# Recomendations on headwork and cam



## dlb1982 (Feb 16, 2015)

*Looking at AI or TEA ported heads and cam. Other recommendations?*

So got my taxes back and was just about to purchase the GenX TFS upper end kit from summit and a friend suggested A.I. Advanced Induction. So I started emailing phil there recently about saving some money and just having him do his max effort 232cc port job and a cam. He said I should be able to get 480rwhp or higher on average with this setup with unrestricted intake and exhaust.


So, I was just about to send him the money and order a set of guaranteed good 243 cores off ebay to send to him. Then I started looking around at the different websites offering port work on the ls2's. There are quote a few. Total Engine Airflow, TX Speed, Livernois, etc. 

So I started looking at advertised flow numbers. The two that stood out are AI and TEA. The AI exhaust numbers are outstanding. Now the TEA set has better intake numbers and pretty good exhaust numbers. Actually their exhaust numbers are better throughout the lift but drop off at the end.










I know I am kind of doing some bench racing here. I just wanted some opinions and to see if I am even in the right direction here in my thinking.


I currently have a 6 speed stock 06 GTO with a corsa catback and a set of cheap maximizer 1.75" primary long tubes. I am also wanting a cam that gives me as lope as possible and still be tuned to drive somewhat ok. I want to be able to listen to it idle and drool.


----------



## svede1212 (Nov 1, 2005)

I doubt you'll notice much difference between them. If you want max effort Trick Flow, Dart or AFR castings with full port jobs flow the best. As far as cam the bigger the lope the worse it will idle and drive down low so watch what you ask for. Generally it's from a large over lap (altho an off tune can give much the same lope). Peak HP is nice if you spend your time at top RPM like drag racing or want a dyno number but having a fat torque curve down low runs better on the street.


----------



## dlb1982 (Feb 16, 2015)

I compiled all of the stock head porting places that I found and could get flow numbers on so far. I did notice that the bigger exhaust numbers were from people using an exhaust pipe when flowing the heads. 

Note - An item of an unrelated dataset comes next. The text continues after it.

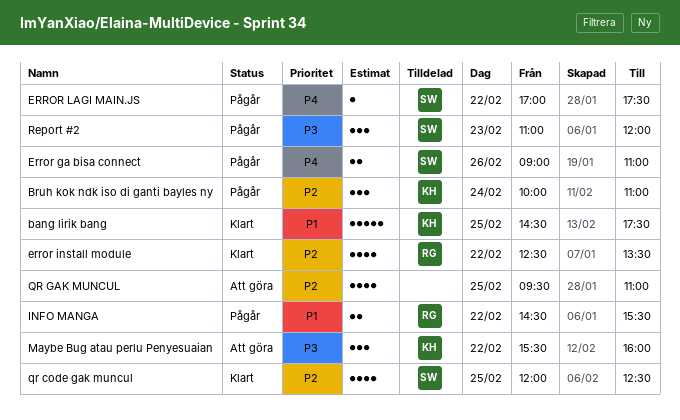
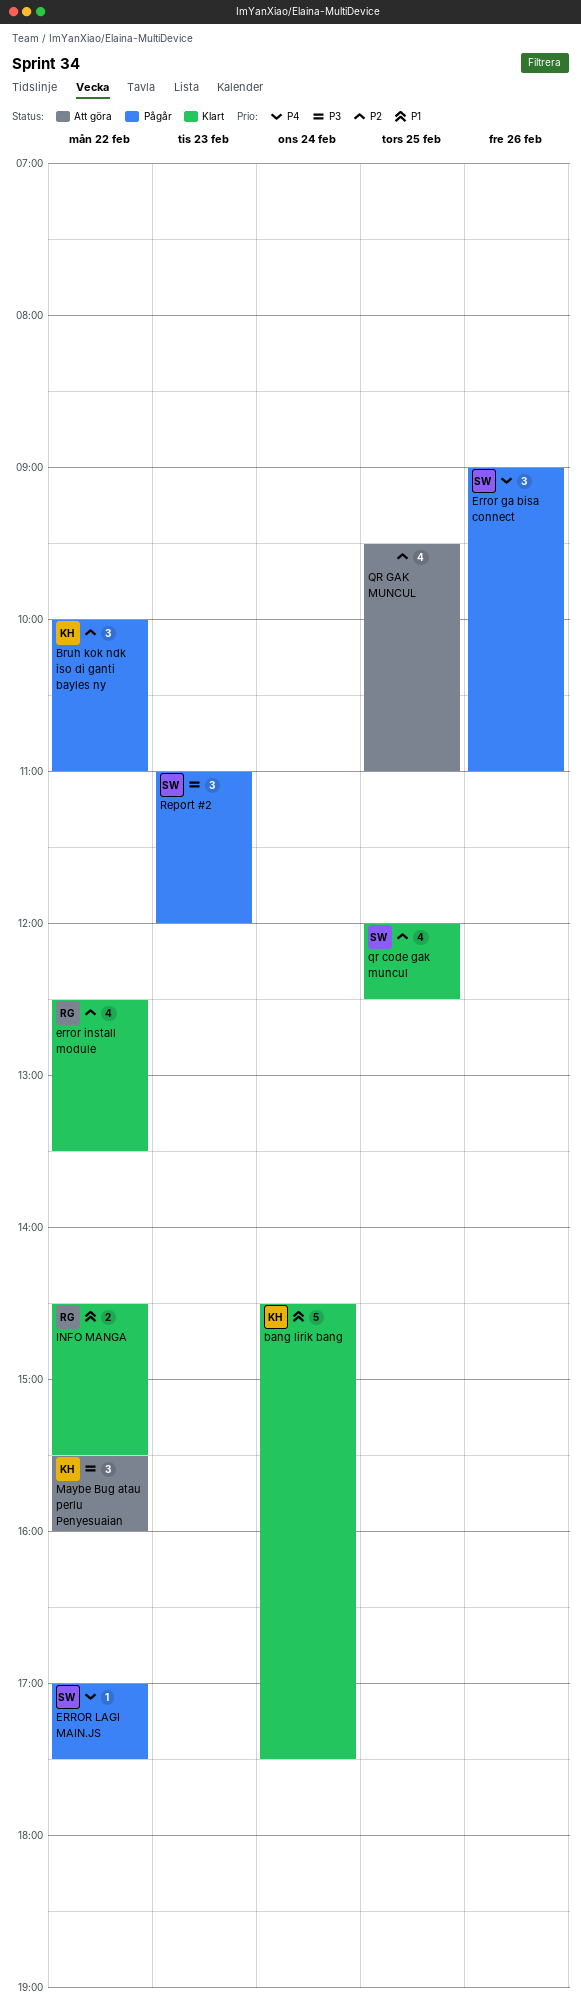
bang lirik bang, day: Feb 25 -> Feb 24
Bruh kok ndk iso di ganti bayles ny, day: Feb 24 -> Feb 22
Error ga bisa connect, estimate: 2 -> 3
INFO MANGA, status: Pågår -> Klart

At this point If the car is tuned to drive just ok on the street I will take what lope and power I can get. I drive the care about once a month at the moment anyway. I think I have put on a 500 miles sense I got it home 2 years ago. 

These numbers are comparable to a lot of the aftermarket heads on the market. So, I just want to save a few bucks.


----------



## dlb1982 (Feb 16, 2015)

So before I get flagged I just realized the RPM outlet Promaxx heads are patriot heads and are aftermarket. I(should have known with those size of valves.) I assumed that at that price that it was just machine work. Now I am reading about them and how they are pretty iffy heads.

I am also waiting to hear back from Ed Curtis at FTI. The best deal for the money seems to be TX Speed at the moment but I know numbers don't mean everything. I know AI and FTI are very reputable places.


----------



## svede1212 (Nov 1, 2005)

Ed will match the correct cam with the head


----------



## dlb1982 (Feb 16, 2015)

this seems to be working. Here is a short clip of my exhaust


> https://www.facebook.com/derrick.bradford/videos/10153615245723180/?l=3486413613486521604


I went with an FTI cam and TEA stage 2 heads. Made right at 500 at the wheels.


----------